Repeat every line of the data verbatim.

Start of DATASET ENTRIES

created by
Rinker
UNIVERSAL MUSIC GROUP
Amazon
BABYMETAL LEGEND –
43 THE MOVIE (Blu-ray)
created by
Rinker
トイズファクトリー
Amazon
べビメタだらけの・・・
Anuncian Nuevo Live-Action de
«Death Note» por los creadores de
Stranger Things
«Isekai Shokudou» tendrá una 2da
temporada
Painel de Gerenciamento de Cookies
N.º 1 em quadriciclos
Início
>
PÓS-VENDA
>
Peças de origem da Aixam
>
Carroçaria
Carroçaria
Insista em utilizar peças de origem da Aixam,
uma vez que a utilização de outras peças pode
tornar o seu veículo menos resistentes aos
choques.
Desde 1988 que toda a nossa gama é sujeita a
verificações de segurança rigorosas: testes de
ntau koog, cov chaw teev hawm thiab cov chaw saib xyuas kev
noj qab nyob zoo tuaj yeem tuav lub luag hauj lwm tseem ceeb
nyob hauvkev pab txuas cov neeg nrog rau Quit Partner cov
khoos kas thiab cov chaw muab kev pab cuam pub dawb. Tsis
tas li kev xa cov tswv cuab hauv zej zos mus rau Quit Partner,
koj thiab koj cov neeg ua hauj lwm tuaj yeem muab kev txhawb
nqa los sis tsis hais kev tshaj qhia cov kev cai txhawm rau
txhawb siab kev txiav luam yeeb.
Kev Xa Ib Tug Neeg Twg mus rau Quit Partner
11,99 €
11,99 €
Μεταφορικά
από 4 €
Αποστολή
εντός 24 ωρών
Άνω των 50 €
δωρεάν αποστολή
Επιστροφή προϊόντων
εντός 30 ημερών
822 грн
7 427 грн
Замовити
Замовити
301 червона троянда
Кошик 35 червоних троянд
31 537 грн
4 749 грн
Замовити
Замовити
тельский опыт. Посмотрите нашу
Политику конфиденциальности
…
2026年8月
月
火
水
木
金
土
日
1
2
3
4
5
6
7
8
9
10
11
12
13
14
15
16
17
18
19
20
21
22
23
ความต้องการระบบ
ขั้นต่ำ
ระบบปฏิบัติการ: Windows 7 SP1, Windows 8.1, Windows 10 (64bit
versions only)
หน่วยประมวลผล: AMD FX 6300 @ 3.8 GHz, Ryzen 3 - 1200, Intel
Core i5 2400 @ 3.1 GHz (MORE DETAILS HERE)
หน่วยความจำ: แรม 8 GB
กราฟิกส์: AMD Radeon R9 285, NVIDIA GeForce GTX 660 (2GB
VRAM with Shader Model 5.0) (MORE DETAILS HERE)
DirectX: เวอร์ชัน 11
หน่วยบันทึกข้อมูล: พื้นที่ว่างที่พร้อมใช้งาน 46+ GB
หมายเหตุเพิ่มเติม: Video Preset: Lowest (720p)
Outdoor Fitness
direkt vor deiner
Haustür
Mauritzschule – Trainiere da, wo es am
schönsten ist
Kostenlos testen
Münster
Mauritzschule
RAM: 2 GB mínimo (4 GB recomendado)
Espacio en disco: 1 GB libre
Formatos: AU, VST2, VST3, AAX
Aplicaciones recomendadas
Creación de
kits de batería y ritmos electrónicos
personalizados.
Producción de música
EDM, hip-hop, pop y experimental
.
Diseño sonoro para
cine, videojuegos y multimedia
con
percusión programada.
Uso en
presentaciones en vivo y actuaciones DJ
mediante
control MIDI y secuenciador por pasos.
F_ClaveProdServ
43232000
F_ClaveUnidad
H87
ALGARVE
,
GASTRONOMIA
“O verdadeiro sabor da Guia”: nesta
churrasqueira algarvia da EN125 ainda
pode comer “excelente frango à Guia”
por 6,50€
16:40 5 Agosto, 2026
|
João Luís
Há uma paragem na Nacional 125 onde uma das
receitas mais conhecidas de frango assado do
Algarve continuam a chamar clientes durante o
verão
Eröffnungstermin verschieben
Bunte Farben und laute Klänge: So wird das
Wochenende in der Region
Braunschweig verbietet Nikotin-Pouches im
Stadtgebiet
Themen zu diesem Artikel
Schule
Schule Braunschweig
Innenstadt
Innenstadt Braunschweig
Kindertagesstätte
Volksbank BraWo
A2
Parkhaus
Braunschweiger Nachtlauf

End of DATASET ENTRIES

[RESULT FOR THIS TASK]
created by
Rinker
UNIVERSAL MUSIC GROUP
Amazon
BABYMETAL LEGEND –
43 THE MOVIE (Blu-ray)
created by
Rinker
トイズファクトリー
Amazon
べビメタだらけの・・・
Anuncian Nuevo Live-Action de
«Death Note» por los creadores de
Stranger Things
«Isekai Shokudou» tendrá una 2da
temporada
Painel de Gerenciamento de Cookies
N.º 1 em quadriciclos
Início
>
PÓS-VENDA
>
Peças de origem da Aixam
>
Carroçaria
Carroçaria
Insista em utilizar peças de origem da Aixam,
uma vez que a utilização de outras peças pode
tornar o seu veículo menos resistentes aos
choques.
Desde 1988 que toda a nossa gama é sujeita a
verificações de segurança rigorosas: testes de
ntau koog, cov chaw teev hawm thiab cov chaw saib xyuas kev
noj qab nyob zoo tuaj yeem tuav lub luag hauj lwm tseem ceeb
nyob hauvkev pab txuas cov neeg nrog rau Quit Partner cov
khoos kas thiab cov chaw muab kev pab cuam pub dawb. Tsis
tas li kev xa cov tswv cuab hauv zej zos mus rau Quit Partner,
koj thiab koj cov neeg ua hauj lwm tuaj yeem muab kev txhawb
nqa los sis tsis hais kev tshaj qhia cov kev cai txhawm rau
txhawb siab kev txiav luam yeeb.
Kev Xa Ib Tug Neeg Twg mus rau Quit Partner
11,99 €
11,99 €
Μεταφορικά
από 4 €
Αποστολή
εντός 24 ωρών
Άνω των 50 €
δωρεάν αποστολή
Επιστροφή προϊόντων
εντός 30 ημερών
822 грн
7 427 грн
Замовити
Замовити
301 червона троянда
Кошик 35 червоних троянд
31 537 грн
4 749 грн
Замовити
Замовити
тельский опыт. Посмотрите нашу
Политику конфиденциальности
…
2026年8月
月
火
水
木
金
土
日
1
2
3
4
5
6
7
8
9
10
11
12
13
14
15
16
17
18
19
20
21
22
23
ความต้องการระบบ
ขั้นต่ำ
ระบบปฏิบัติการ: Windows 7 SP1, Windows 8.1, Windows 10 (64bit
versions only)
หน่วยประมวลผล: AMD FX 6300 @ 3.8 GHz, Ryzen 3 - 1200, Intel
Core i5 2400 @ 3.1 GHz (MORE DETAILS HERE)
หน่วยความจำ: แรม 8 GB
กราฟิกส์: AMD Radeon R9 285, NVIDIA GeForce GTX 660 (2GB
VRAM with Shader Model 5.0) (MORE DETAILS HERE)
DirectX: เวอร์ชัน 11
หน่วยบันทึกข้อมูล: พื้นที่ว่างที่พร้อมใช้งาน 46+ GB
หมายเหตุเพิ่มเติม: Video Preset: Lowest (720p)
Outdoor Fitness
direkt vor deiner
Haustür
Mauritzschule – Trainiere da, wo es am
schönsten ist
Kostenlos testen
Münster
Mauritzschule
RAM: 2 GB mínimo (4 GB recomendado)
Espacio en disco: 1 GB libre
Formatos: AU, VST2, VST3, AAX
Aplicaciones recomendadas
Creación de
kits de batería y ritmos electrónicos
personalizados.
Producción de música
EDM, hip-hop, pop y experimental
.
Diseño sonoro para
cine, videojuegos y multimedia
con
percusión programada.
Uso en
presentaciones en vivo y actuaciones DJ
mediante
control MIDI y secuenciador por pasos.
F_ClaveProdServ
43232000
F_ClaveUnidad
H87
ALGARVE
,
GASTRONOMIA
“O verdadeiro sabor da Guia”: nesta
churrasqueira algarvia da EN125 ainda
pode comer “excelente frango à Guia”
por 6,50€
16:40 5 Agosto, 2026
|
João Luís
Há uma paragem na Nacional 125 onde uma das
receitas mais conhecidas de frango assado do
Algarve continuam a chamar clientes durante o
verão
Eröffnungstermin verschieben
Bunte Farben und laute Klänge: So wird das
Wochenende in der Region
Braunschweig verbietet Nikotin-Pouches im
Stadtgebiet
Themen zu diesem Artikel
Schule
Schule Braunschweig
Innenstadt
Innenstadt Braunschweig
Kindertagesstätte
Volksbank BraWo
A2
Parkhaus
Braunschweiger Nachtlauf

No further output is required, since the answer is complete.